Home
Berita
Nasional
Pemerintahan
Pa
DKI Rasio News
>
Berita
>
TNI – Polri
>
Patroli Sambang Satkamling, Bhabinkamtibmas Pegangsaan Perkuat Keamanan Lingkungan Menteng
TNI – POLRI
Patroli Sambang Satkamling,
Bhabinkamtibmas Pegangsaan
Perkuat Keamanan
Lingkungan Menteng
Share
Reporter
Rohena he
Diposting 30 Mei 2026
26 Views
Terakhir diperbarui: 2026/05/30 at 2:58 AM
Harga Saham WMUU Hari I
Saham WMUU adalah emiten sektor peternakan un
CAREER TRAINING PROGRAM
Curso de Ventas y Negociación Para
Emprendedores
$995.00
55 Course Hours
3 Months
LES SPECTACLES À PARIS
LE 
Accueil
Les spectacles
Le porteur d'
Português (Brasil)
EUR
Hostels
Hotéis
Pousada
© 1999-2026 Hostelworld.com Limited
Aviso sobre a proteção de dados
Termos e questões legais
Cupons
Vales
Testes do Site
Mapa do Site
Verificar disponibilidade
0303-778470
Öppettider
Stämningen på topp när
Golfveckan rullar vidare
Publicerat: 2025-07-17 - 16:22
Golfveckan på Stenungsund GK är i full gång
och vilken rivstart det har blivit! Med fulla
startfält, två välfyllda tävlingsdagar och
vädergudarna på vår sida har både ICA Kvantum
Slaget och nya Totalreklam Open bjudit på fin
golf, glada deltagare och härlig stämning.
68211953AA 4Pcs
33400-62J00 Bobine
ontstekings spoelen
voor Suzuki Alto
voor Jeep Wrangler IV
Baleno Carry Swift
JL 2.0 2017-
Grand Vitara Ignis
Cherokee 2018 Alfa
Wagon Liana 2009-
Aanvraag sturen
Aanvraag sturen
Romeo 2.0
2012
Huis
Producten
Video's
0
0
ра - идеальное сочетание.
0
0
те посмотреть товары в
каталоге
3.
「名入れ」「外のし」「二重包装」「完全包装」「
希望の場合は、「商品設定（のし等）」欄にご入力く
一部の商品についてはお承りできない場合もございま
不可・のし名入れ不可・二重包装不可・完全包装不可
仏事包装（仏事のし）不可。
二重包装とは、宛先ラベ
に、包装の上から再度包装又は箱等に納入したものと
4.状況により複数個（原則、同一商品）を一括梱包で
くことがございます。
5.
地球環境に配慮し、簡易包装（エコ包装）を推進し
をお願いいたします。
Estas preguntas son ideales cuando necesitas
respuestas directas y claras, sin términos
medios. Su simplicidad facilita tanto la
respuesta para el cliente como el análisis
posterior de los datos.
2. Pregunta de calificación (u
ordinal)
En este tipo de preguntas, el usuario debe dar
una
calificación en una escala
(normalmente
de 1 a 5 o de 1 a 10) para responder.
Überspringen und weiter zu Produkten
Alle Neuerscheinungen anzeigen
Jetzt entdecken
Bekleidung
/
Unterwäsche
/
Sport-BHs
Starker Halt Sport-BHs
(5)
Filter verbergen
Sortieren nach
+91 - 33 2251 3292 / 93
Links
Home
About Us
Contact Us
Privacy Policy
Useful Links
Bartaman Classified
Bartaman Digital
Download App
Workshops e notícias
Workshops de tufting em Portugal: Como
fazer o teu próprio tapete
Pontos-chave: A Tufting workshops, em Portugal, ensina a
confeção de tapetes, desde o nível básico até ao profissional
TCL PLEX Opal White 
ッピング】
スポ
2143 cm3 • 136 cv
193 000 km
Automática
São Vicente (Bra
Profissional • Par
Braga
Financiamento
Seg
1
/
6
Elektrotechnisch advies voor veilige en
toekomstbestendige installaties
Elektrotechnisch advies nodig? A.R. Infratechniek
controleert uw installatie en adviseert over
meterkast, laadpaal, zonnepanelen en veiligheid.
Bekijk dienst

——

Что требуется -
Продублируйте без изменений всё, что идёт с самого начала данных и вниз до строки с «Curso de Ventas y Negociación Para» включительно.

Ответ к задаче -
Home
Berita
Nasional
Pemerintahan
Pa
DKI Rasio News
>
Berita
>
TNI – Polri
>
Patroli Sambang Satkamling, Bhabinkamtibmas Pegangsaan Perkuat Keamanan Lingkungan Menteng
TNI – POLRI
Patroli Sambang Satkamling,
Bhabinkamtibmas Pegangsaan
Perkuat Keamanan
Lingkungan Menteng
Share
Reporter
Rohena he
Diposting 30 Mei 2026
26 Views
Terakhir diperbarui: 2026/05/30 at 2:58 AM
Harga Saham WMUU Hari I
Saham WMUU adalah emiten sektor peternakan un
CAREER TRAINING PROGRAM
Curso de Ventas y Negociación Para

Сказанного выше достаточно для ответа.